Tech corner

New generation DVB scrambling

As technology becomes more sophisticated and content and media players become ever more advanced, so do criminals and opportunistic content pirates. One area that is as much at risk as any other is digital pay television services. With any content the risk of piracy and theft is high unless technologies are created and updated to thwart thieves.

The industry consortium DVB Project, set up to define digital TV broadcasting standards, has also classified security and encryption standards - like the DVB Common Scrambling Algorithm (CSA) adopted by the DVB consortium since 1994. But as technology and computing power have increased, the threats to the DVB-CSA have too.

Closely affiliated to the DVB Project, this article details the upgrades and changes to ensure that paid digital television content and services remain intact. Nagravision is actively involved in defining the next-generation of security solutions as well as developing and deploying these in the content industry.

Used to encrypt video streams, the CSA is defined by DVB as the scrambling method to encrypt content. Conditional access providers develop their specific key management solution on top of the DVB-CSA to manage access to the protected content.

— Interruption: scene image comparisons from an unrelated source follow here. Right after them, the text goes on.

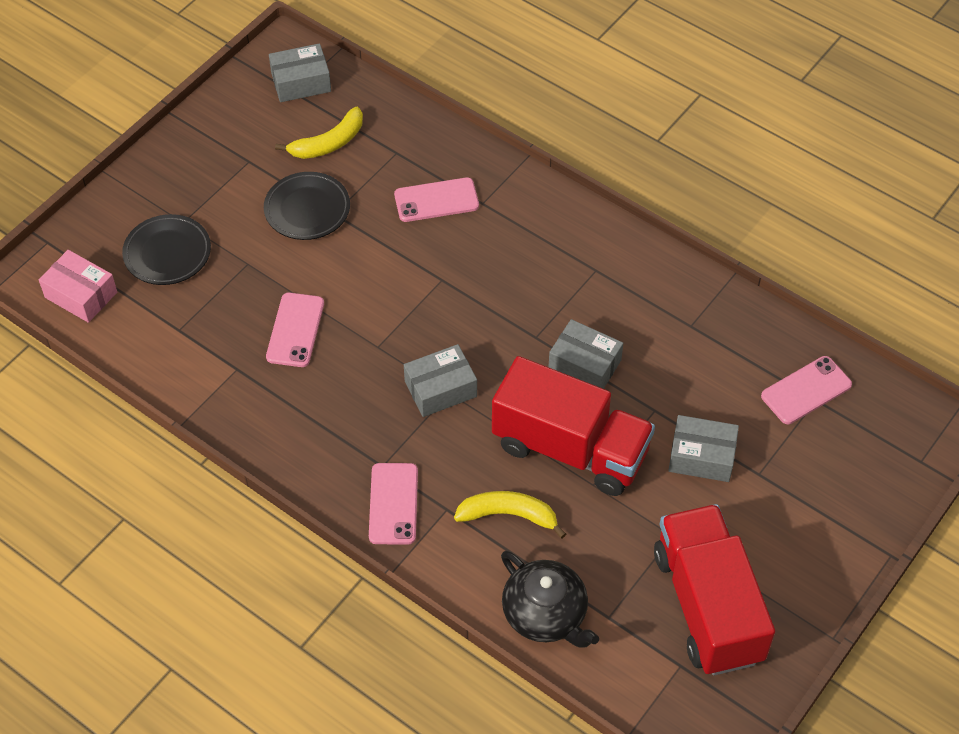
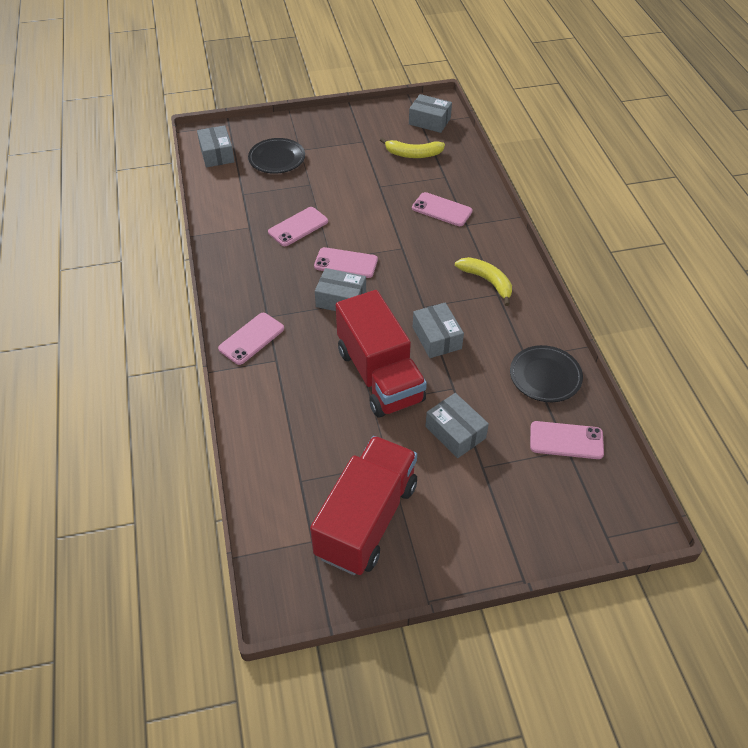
camera: 40 degrees right, 5 degrees down
(81, 295) = (217, 154): pink box -> grey box
(307, 209) = (367, 177): black plate -> black plate (545, 376)
(399, 340) = (346, 263): none -> pink phone
(509, 515) = (306, 386): yellow banana -> yellow banana (487, 281)
(545, 614) = (267, 452): black teapot -> none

To ensure the protection algorithm remains state of the art against possible attacks on encrypted DVB transmissions, DVB Project designed a new version of the DVB-CSA in 2008 – called DVB-CSA3. The initial DVB-CSA version was designed to last up to ten years, and even if no attack has yet been published, the rise in increasingly sophisticated means used by professional hackers called for a far much robust ciphering method.

The new CSA3 algorithm follows the same licensing model as the previous CSA version:

• 1) the manufacturers of scramblers must get a licence and ensure their customers (the operators operating the scrambling equipments) are also licensed.
• 2) the manufacturers of chipsets using CSA3 technology must apply for a CSA3 descrambling licence and ensure their customers using the chipsets (the device manufacturers) also have also a CSA3 licence.

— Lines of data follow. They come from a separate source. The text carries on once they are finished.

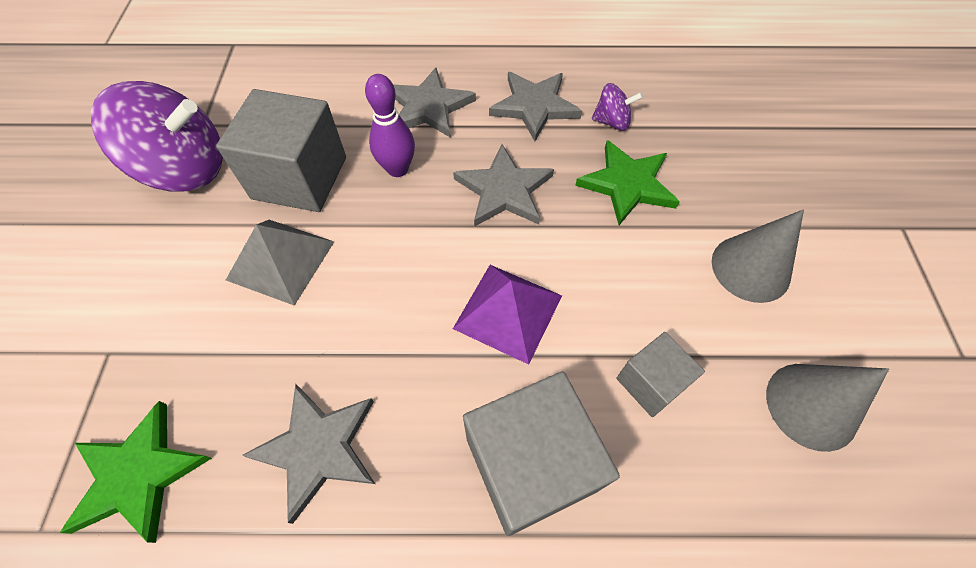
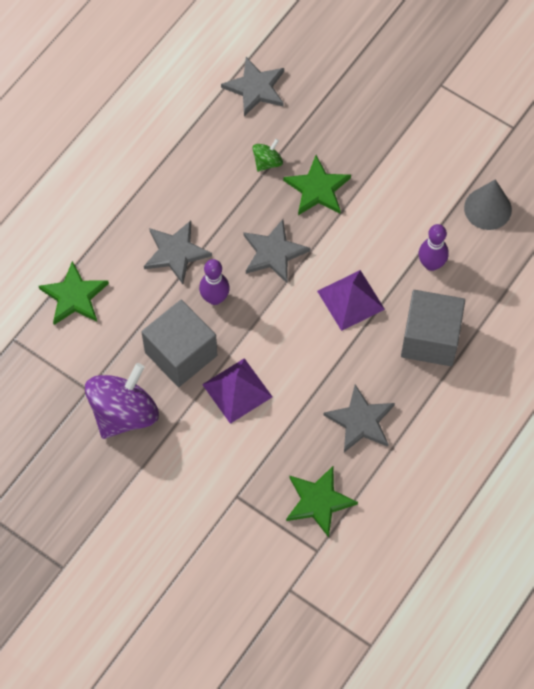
camera: 55 degrees left, 5 degrees up
(281, 260) = (237, 390): grey pyramid -> purple pyramid
(313, 60) = (74, 296): none -> green star
(534, 106) = (222, 194): grey star -> grey star (255, 88)
(612, 122) = (267, 162): purple spinning top -> green spinning top
(651, 383) = (431, 264): grey cube -> purple bowling pin
(750, 268) = (409, 173): grey cone -> none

The CSA3 has been designed to satisfy the following requirements:

• Take into account new types of crypt-analytical attacks
• Increase the key (control-word) length to add another layer of security features to the existing security solutions
• Create a method that will last for at least the next 15 years
• Use state-of-the-art mathematical methods which are reviewed by well-known cryptographical experts
• Ward off any brute force attack by making it non-economically feasible or viable
• Recover design confidentiality - the goal was clearly not to make security rely on obscurity, which is a poor cryptographic design goal, but to increase the time between the release of the confidential specifications and the appearance of devices emulating DVB-CSA3
• Ensure improved administrative processes and follow the example of stakeholders who have coordinated their efforts over the last 15 years to deal with security issues by deploying a robust technical standard along the value chain through the delivery of licences
• Integrate intellectual property into the method to allow legal action to be taken against potential pirate (unlicensed) implementation vendors
• New signalling definitions - new signalling has been defined in [ETS07] to cope with the use of DVB-CSA3 in DVB systems. Some room has been reserved for potential future advanced modes of use (like partial over-scrambling, etc.)

While the technology’s security can be tightened and cracking made harder, another way to strengthen the code and ensure protection of the content is to provide licences to own it. Full licensing terms are available on ETSI’s homepage (www.etsi.org) which stipulate strict conditions and payments to guarantee the security of content.

While the DVB-CSA algorithm wasn’t actually broken in 2008, the security margin is ever narrowing. The adoption of CSA3 and its deployment along the content protection value chain will help secure digital TV services and content and enable ever better viewing options for consumers.